Render every line of the data below as a JSON list of strings, one string per line, with blank lines left out.

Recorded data
:::::

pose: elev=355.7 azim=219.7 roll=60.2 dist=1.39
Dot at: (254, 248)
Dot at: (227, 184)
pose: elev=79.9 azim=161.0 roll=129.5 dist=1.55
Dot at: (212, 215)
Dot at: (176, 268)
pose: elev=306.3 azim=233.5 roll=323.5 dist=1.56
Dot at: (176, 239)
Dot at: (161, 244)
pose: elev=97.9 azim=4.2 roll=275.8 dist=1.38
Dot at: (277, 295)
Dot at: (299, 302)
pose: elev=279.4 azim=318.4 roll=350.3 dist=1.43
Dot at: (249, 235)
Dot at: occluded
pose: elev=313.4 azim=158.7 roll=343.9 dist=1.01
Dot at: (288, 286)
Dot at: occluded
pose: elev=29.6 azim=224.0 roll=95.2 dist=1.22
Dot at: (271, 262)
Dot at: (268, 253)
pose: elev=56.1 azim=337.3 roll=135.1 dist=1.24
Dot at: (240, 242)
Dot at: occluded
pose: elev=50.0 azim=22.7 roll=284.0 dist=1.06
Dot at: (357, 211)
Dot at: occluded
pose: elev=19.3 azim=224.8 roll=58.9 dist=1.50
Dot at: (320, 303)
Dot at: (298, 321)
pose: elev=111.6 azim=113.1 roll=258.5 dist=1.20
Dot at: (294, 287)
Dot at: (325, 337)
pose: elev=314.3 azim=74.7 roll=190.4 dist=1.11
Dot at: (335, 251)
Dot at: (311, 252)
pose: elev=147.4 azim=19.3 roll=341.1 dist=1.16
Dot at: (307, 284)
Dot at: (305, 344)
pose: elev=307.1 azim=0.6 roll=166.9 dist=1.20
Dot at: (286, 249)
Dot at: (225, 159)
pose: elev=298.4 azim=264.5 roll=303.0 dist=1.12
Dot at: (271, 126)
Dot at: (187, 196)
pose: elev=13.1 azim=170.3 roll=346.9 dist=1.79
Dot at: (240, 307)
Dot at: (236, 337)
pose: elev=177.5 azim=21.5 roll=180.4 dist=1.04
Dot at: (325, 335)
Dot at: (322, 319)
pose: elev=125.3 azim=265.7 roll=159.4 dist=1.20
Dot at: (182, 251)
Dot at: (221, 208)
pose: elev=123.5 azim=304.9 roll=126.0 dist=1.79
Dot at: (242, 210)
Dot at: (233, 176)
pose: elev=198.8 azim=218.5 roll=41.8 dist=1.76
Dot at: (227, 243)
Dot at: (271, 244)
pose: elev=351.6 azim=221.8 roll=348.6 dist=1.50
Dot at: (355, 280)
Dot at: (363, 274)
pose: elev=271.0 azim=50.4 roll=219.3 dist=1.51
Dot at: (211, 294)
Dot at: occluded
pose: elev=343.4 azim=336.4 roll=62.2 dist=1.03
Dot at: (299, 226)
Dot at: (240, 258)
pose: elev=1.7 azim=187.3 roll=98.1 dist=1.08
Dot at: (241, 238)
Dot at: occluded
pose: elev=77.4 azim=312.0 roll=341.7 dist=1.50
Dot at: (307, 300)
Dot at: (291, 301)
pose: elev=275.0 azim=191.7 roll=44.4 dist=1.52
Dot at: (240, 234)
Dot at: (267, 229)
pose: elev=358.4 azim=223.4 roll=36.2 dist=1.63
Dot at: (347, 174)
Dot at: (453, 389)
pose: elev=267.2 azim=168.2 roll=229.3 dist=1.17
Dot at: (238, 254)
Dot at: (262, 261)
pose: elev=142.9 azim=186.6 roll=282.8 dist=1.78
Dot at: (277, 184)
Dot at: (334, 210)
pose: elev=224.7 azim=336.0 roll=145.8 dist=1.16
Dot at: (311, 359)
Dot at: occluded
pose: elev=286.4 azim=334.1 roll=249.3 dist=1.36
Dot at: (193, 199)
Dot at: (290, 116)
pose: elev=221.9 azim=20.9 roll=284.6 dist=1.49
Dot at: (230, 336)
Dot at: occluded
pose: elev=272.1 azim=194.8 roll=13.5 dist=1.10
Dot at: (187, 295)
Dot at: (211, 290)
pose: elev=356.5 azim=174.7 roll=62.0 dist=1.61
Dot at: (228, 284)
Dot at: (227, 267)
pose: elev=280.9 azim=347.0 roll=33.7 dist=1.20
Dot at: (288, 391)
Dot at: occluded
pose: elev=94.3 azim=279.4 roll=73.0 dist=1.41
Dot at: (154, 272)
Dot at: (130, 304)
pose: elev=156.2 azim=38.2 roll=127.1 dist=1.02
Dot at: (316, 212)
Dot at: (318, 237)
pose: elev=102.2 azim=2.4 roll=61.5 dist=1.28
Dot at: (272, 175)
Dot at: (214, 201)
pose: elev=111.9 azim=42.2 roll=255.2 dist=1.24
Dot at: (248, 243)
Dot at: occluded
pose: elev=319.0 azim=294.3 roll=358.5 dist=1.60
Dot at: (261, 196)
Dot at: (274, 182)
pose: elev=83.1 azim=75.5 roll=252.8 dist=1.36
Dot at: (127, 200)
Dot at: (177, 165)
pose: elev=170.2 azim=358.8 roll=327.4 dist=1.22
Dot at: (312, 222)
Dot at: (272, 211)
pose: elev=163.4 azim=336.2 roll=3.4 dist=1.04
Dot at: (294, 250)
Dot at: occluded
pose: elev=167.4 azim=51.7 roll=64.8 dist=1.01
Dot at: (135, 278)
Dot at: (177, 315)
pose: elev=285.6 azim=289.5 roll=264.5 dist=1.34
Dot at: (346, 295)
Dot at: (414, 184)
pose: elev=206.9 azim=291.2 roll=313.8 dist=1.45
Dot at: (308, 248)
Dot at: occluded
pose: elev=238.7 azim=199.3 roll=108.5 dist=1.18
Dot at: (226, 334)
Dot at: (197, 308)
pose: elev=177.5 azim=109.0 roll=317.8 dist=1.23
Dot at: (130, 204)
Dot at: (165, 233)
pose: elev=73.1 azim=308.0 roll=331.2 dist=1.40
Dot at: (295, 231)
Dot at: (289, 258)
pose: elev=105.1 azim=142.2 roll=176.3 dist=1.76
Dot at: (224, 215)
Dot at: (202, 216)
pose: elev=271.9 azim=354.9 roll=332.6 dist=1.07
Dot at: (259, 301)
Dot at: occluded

:::::

Answer in full |
[
  "pose: elev=355.7 azim=219.7 roll=60.2 dist=1.39",
  "Dot at: (254, 248)",
  "Dot at: (227, 184)",
  "pose: elev=79.9 azim=161.0 roll=129.5 dist=1.55",
  "Dot at: (212, 215)",
  "Dot at: (176, 268)",
  "pose: elev=306.3 azim=233.5 roll=323.5 dist=1.56",
  "Dot at: (176, 239)",
  "Dot at: (161, 244)",
  "pose: elev=97.9 azim=4.2 roll=275.8 dist=1.38",
  "Dot at: (277, 295)",
  "Dot at: (299, 302)",
  "pose: elev=279.4 azim=318.4 roll=350.3 dist=1.43",
  "Dot at: (249, 235)",
  "Dot at: occluded",
  "pose: elev=313.4 azim=158.7 roll=343.9 dist=1.01",
  "Dot at: (288, 286)",
  "Dot at: occluded",
  "pose: elev=29.6 azim=224.0 roll=95.2 dist=1.22",
  "Dot at: (271, 262)",
  "Dot at: (268, 253)",
  "pose: elev=56.1 azim=337.3 roll=135.1 dist=1.24",
  "Dot at: (240, 242)",
  "Dot at: occluded",
  "pose: elev=50.0 azim=22.7 roll=284.0 dist=1.06",
  "Dot at: (357, 211)",
  "Dot at: occluded",
  "pose: elev=19.3 azim=224.8 roll=58.9 dist=1.50",
  "Dot at: (320, 303)",
  "Dot at: (298, 321)",
  "pose: elev=111.6 azim=113.1 roll=258.5 dist=1.20",
  "Dot at: (294, 287)",
  "Dot at: (325, 337)",
  "pose: elev=314.3 azim=74.7 roll=190.4 dist=1.11",
  "Dot at: (335, 251)",
  "Dot at: (311, 252)",
  "pose: elev=147.4 azim=19.3 roll=341.1 dist=1.16",
  "Dot at: (307, 284)",
  "Dot at: (305, 344)",
  "pose: elev=307.1 azim=0.6 roll=166.9 dist=1.20",
  "Dot at: (286, 249)",
  "Dot at: (225, 159)",
  "pose: elev=298.4 azim=264.5 roll=303.0 dist=1.12",
  "Dot at: (271, 126)",
  "Dot at: (187, 196)",
  "pose: elev=13.1 azim=170.3 roll=346.9 dist=1.79",
  "Dot at: (240, 307)",
  "Dot at: (236, 337)",
  "pose: elev=177.5 azim=21.5 roll=180.4 dist=1.04",
  "Dot at: (325, 335)",
  "Dot at: (322, 319)",
  "pose: elev=125.3 azim=265.7 roll=159.4 dist=1.20",
  "Dot at: (182, 251)",
  "Dot at: (221, 208)",
  "pose: elev=123.5 azim=304.9 roll=126.0 dist=1.79",
  "Dot at: (242, 210)",
  "Dot at: (233, 176)",
  "pose: elev=198.8 azim=218.5 roll=41.8 dist=1.76",
  "Dot at: (227, 243)",
  "Dot at: (271, 244)",
  "pose: elev=351.6 azim=221.8 roll=348.6 dist=1.50",
  "Dot at: (355, 280)",
  "Dot at: (363, 274)",
  "pose: elev=271.0 azim=50.4 roll=219.3 dist=1.51",
  "Dot at: (211, 294)",
  "Dot at: occluded",
  "pose: elev=343.4 azim=336.4 roll=62.2 dist=1.03",
  "Dot at: (299, 226)",
  "Dot at: (240, 258)",
  "pose: elev=1.7 azim=187.3 roll=98.1 dist=1.08",
  "Dot at: (241, 238)",
  "Dot at: occluded",
  "pose: elev=77.4 azim=312.0 roll=341.7 dist=1.50",
  "Dot at: (307, 300)",
  "Dot at: (291, 301)",
  "pose: elev=275.0 azim=191.7 roll=44.4 dist=1.52",
  "Dot at: (240, 234)",
  "Dot at: (267, 229)",
  "pose: elev=358.4 azim=223.4 roll=36.2 dist=1.63",
  "Dot at: (347, 174)",
  "Dot at: (453, 389)",
  "pose: elev=267.2 azim=168.2 roll=229.3 dist=1.17",
  "Dot at: (238, 254)",
  "Dot at: (262, 261)",
  "pose: elev=142.9 azim=186.6 roll=282.8 dist=1.78",
  "Dot at: (277, 184)",
  "Dot at: (334, 210)",
  "pose: elev=224.7 azim=336.0 roll=145.8 dist=1.16",
  "Dot at: (311, 359)",
  "Dot at: occluded",
  "pose: elev=286.4 azim=334.1 roll=249.3 dist=1.36",
  "Dot at: (193, 199)",
  "Dot at: (290, 116)",
  "pose: elev=221.9 azim=20.9 roll=284.6 dist=1.49",
  "Dot at: (230, 336)",
  "Dot at: occluded",
  "pose: elev=272.1 azim=194.8 roll=13.5 dist=1.10",
  "Dot at: (187, 295)",
  "Dot at: (211, 290)",
  "pose: elev=356.5 azim=174.7 roll=62.0 dist=1.61",
  "Dot at: (228, 284)",
  "Dot at: (227, 267)",
  "pose: elev=280.9 azim=347.0 roll=33.7 dist=1.20",
  "Dot at: (288, 391)",
  "Dot at: occluded",
  "pose: elev=94.3 azim=279.4 roll=73.0 dist=1.41",
  "Dot at: (154, 272)",
  "Dot at: (130, 304)",
  "pose: elev=156.2 azim=38.2 roll=127.1 dist=1.02",
  "Dot at: (316, 212)",
  "Dot at: (318, 237)",
  "pose: elev=102.2 azim=2.4 roll=61.5 dist=1.28",
  "Dot at: (272, 175)",
  "Dot at: (214, 201)",
  "pose: elev=111.9 azim=42.2 roll=255.2 dist=1.24",
  "Dot at: (248, 243)",
  "Dot at: occluded",
  "pose: elev=319.0 azim=294.3 roll=358.5 dist=1.60",
  "Dot at: (261, 196)",
  "Dot at: (274, 182)",
  "pose: elev=83.1 azim=75.5 roll=252.8 dist=1.36",
  "Dot at: (127, 200)",
  "Dot at: (177, 165)",
  "pose: elev=170.2 azim=358.8 roll=327.4 dist=1.22",
  "Dot at: (312, 222)",
  "Dot at: (272, 211)",
  "pose: elev=163.4 azim=336.2 roll=3.4 dist=1.04",
  "Dot at: (294, 250)",
  "Dot at: occluded",
  "pose: elev=167.4 azim=51.7 roll=64.8 dist=1.01",
  "Dot at: (135, 278)",
  "Dot at: (177, 315)",
  "pose: elev=285.6 azim=289.5 roll=264.5 dist=1.34",
  "Dot at: (346, 295)",
  "Dot at: (414, 184)",
  "pose: elev=206.9 azim=291.2 roll=313.8 dist=1.45",
  "Dot at: (308, 248)",
  "Dot at: occluded",
  "pose: elev=238.7 azim=199.3 roll=108.5 dist=1.18",
  "Dot at: (226, 334)",
  "Dot at: (197, 308)",
  "pose: elev=177.5 azim=109.0 roll=317.8 dist=1.23",
  "Dot at: (130, 204)",
  "Dot at: (165, 233)",
  "pose: elev=73.1 azim=308.0 roll=331.2 dist=1.40",
  "Dot at: (295, 231)",
  "Dot at: (289, 258)",
  "pose: elev=105.1 azim=142.2 roll=176.3 dist=1.76",
  "Dot at: (224, 215)",
  "Dot at: (202, 216)",
  "pose: elev=271.9 azim=354.9 roll=332.6 dist=1.07",
  "Dot at: (259, 301)",
  "Dot at: occluded"
]